---- TASK INPUTS

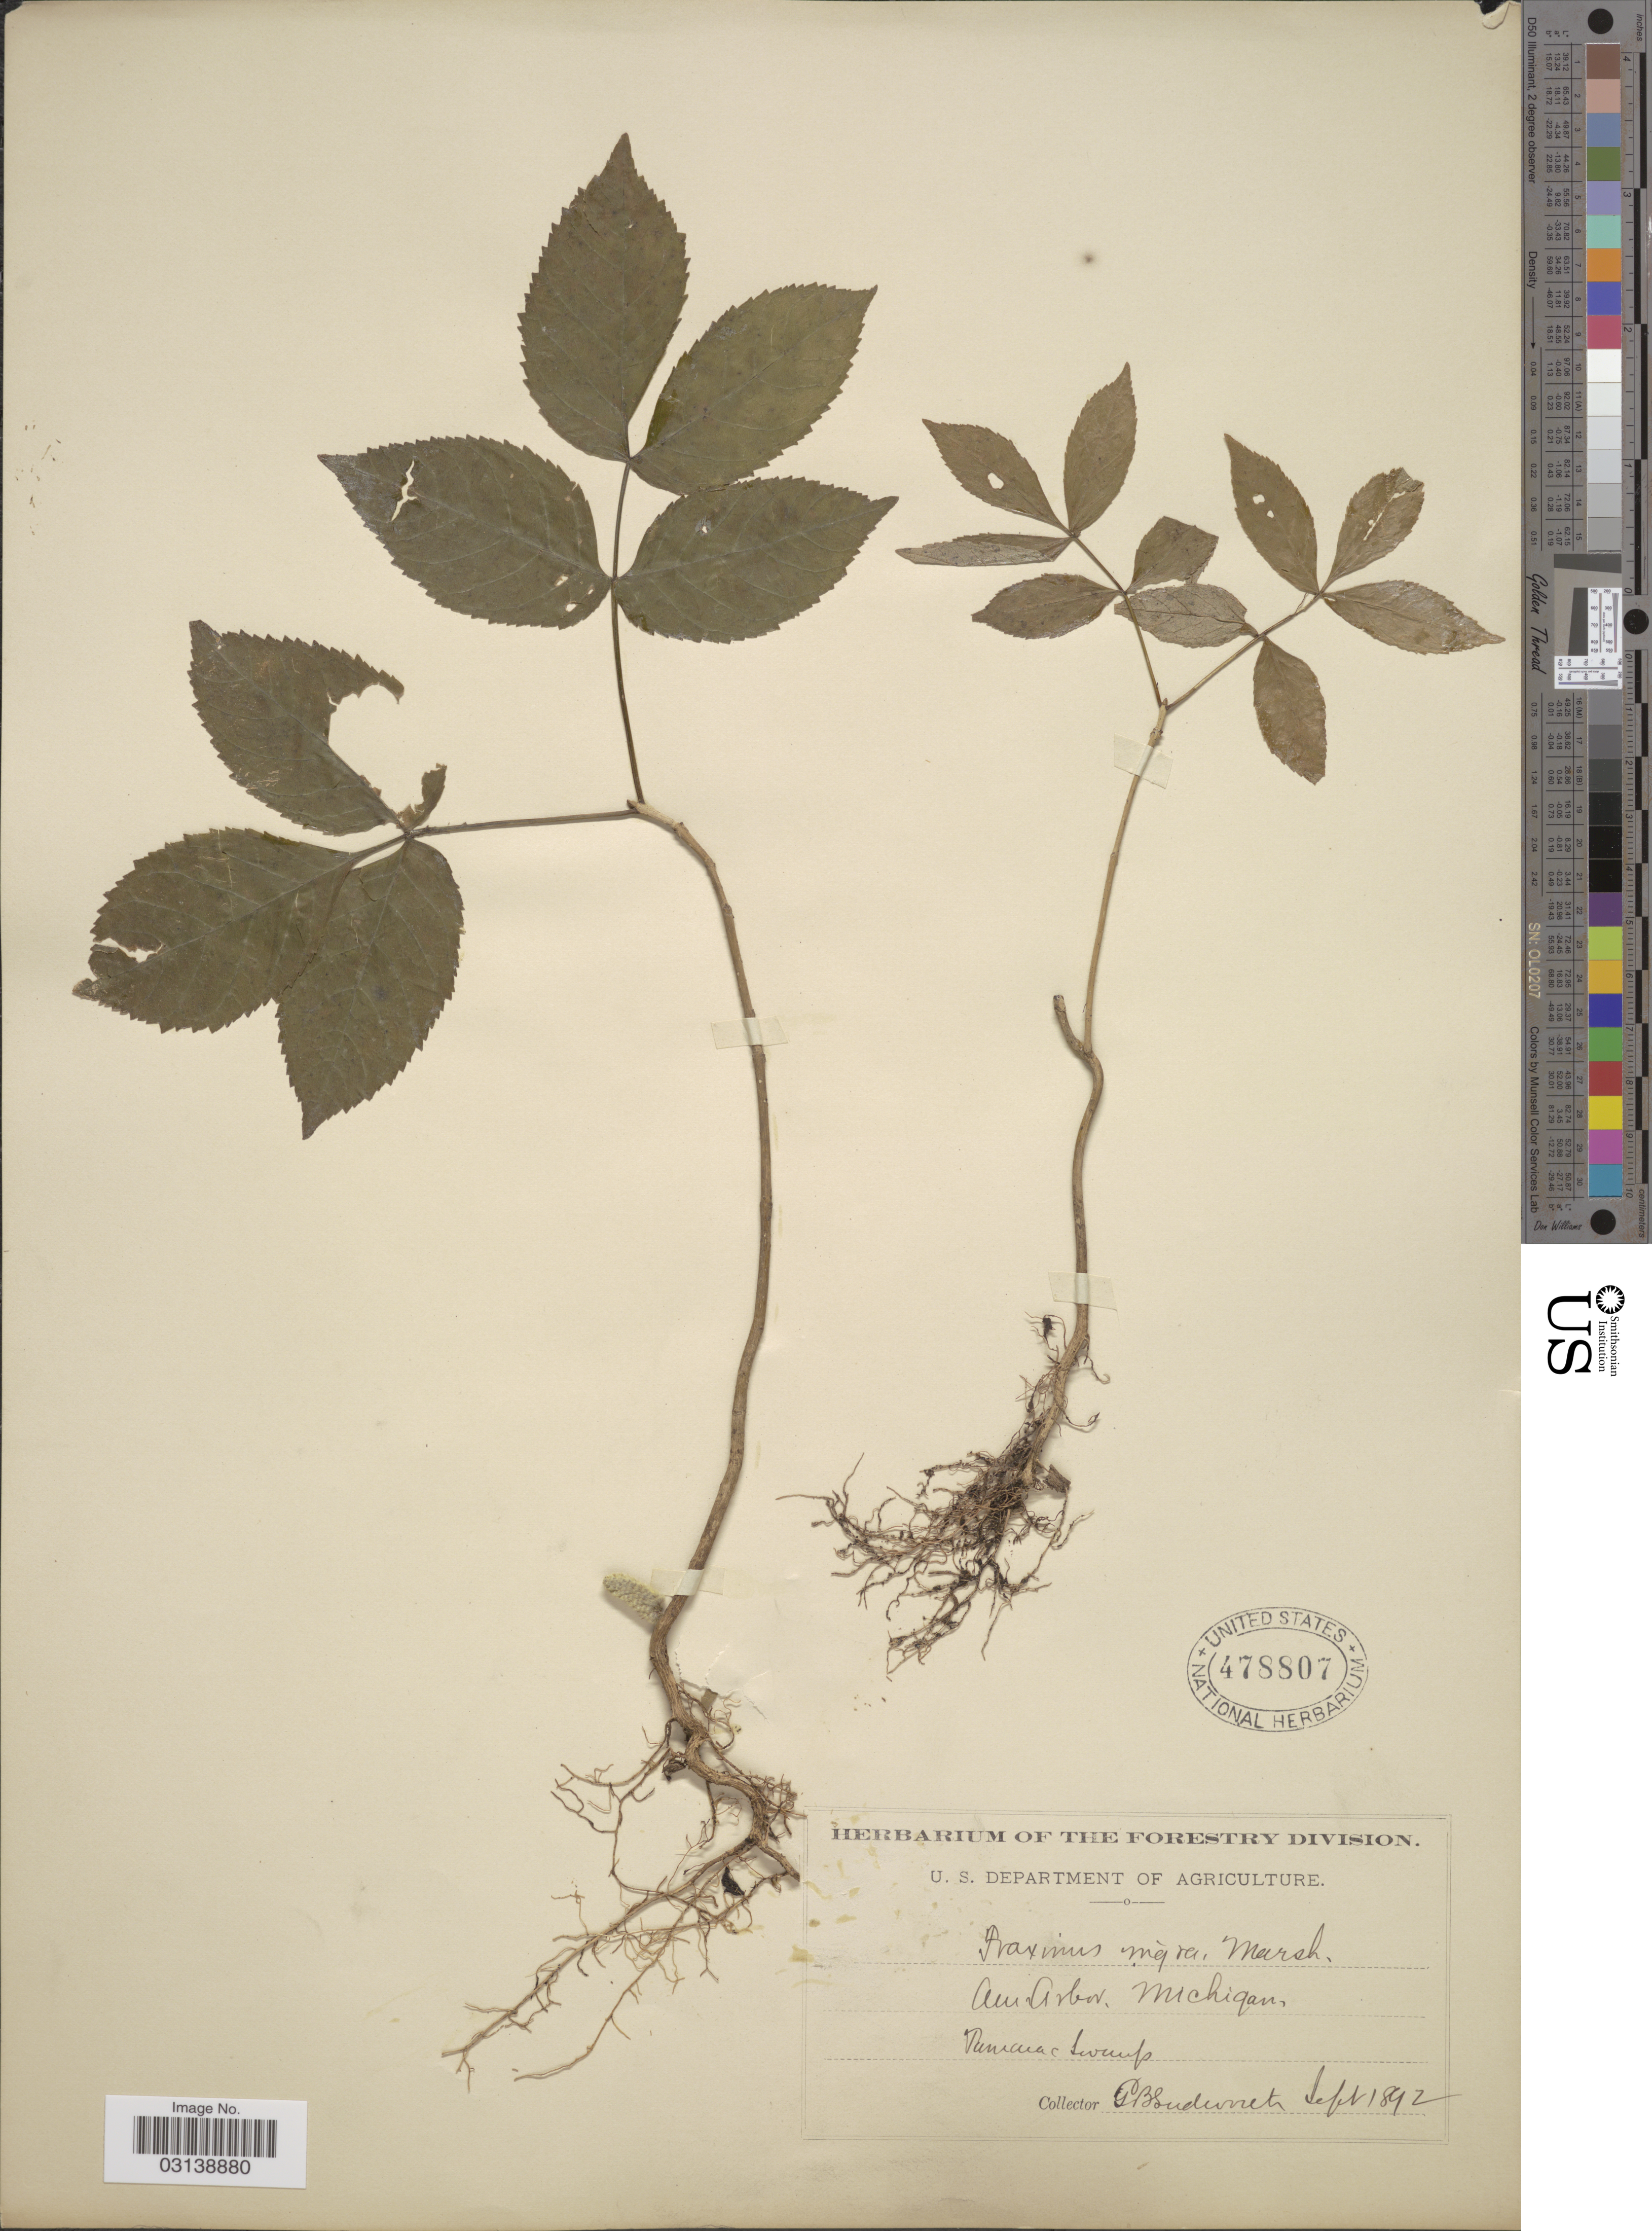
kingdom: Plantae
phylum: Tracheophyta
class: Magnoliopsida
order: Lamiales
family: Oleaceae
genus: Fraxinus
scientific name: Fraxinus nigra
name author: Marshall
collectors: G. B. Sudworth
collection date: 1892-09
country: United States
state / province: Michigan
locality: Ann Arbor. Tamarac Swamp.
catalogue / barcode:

--------

[GOAL OF THE EXERCISE]: Reproduce every line of the records above word for word, leaving out the pictures.

[RESPONSE]:
kingdom: Plantae
phylum: Tracheophyta
class: Magnoliopsida
order: Lamiales
family: Oleaceae
genus: Fraxinus
scientific name: Fraxinus nigra
name author: Marshall
collectors: G. B. Sudworth
collection date: 1892-09
country: United States
state / province: Michigan
locality: Ann Arbor. Tamarac Swamp.
catalogue / barcode:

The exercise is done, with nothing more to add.